-- DATA TO USE --
==============================

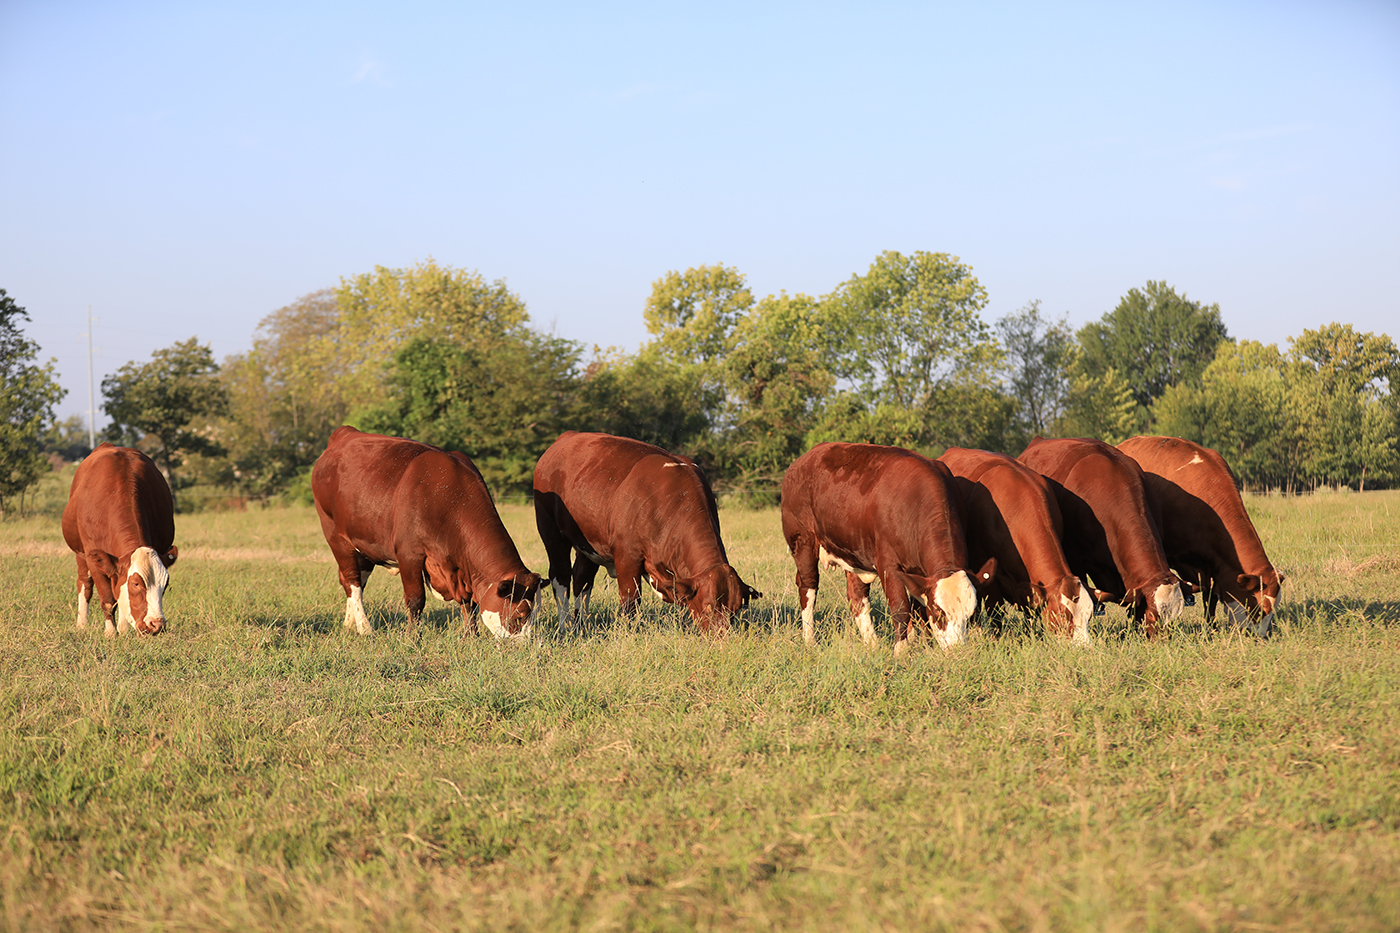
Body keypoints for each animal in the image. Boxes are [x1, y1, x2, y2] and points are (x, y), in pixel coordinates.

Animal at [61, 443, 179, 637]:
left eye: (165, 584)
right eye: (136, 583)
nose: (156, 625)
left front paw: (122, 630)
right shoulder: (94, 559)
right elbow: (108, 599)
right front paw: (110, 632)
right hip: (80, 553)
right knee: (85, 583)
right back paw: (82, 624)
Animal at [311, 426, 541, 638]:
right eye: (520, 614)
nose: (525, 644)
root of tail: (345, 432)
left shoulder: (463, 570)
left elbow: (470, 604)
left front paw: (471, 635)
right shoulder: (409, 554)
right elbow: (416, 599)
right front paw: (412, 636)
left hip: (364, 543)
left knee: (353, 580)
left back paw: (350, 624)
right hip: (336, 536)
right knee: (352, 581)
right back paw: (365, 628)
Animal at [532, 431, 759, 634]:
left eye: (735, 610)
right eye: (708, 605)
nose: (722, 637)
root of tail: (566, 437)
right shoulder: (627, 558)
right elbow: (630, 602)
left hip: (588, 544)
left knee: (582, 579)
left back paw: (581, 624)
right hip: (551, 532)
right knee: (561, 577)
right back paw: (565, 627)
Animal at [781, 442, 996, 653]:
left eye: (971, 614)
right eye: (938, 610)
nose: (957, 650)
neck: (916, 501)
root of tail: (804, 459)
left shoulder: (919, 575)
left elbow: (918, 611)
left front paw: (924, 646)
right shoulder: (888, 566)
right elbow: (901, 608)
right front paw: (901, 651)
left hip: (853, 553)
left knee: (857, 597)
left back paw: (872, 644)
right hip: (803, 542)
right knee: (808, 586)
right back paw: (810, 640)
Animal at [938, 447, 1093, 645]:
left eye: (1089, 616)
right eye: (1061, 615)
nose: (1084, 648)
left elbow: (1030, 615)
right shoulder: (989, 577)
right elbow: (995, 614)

==============================

-- GOAL OF THE EXERCISE --
Search the entries for the string "elbow". Copy every line that has it.

-- RESULT OF THE TASK --
right elbow: (108, 599)
left elbow: (470, 604)
right elbow: (416, 599)
right elbow: (630, 602)
left elbow: (918, 611)
right elbow: (901, 608)
left elbow: (1030, 615)
right elbow: (995, 614)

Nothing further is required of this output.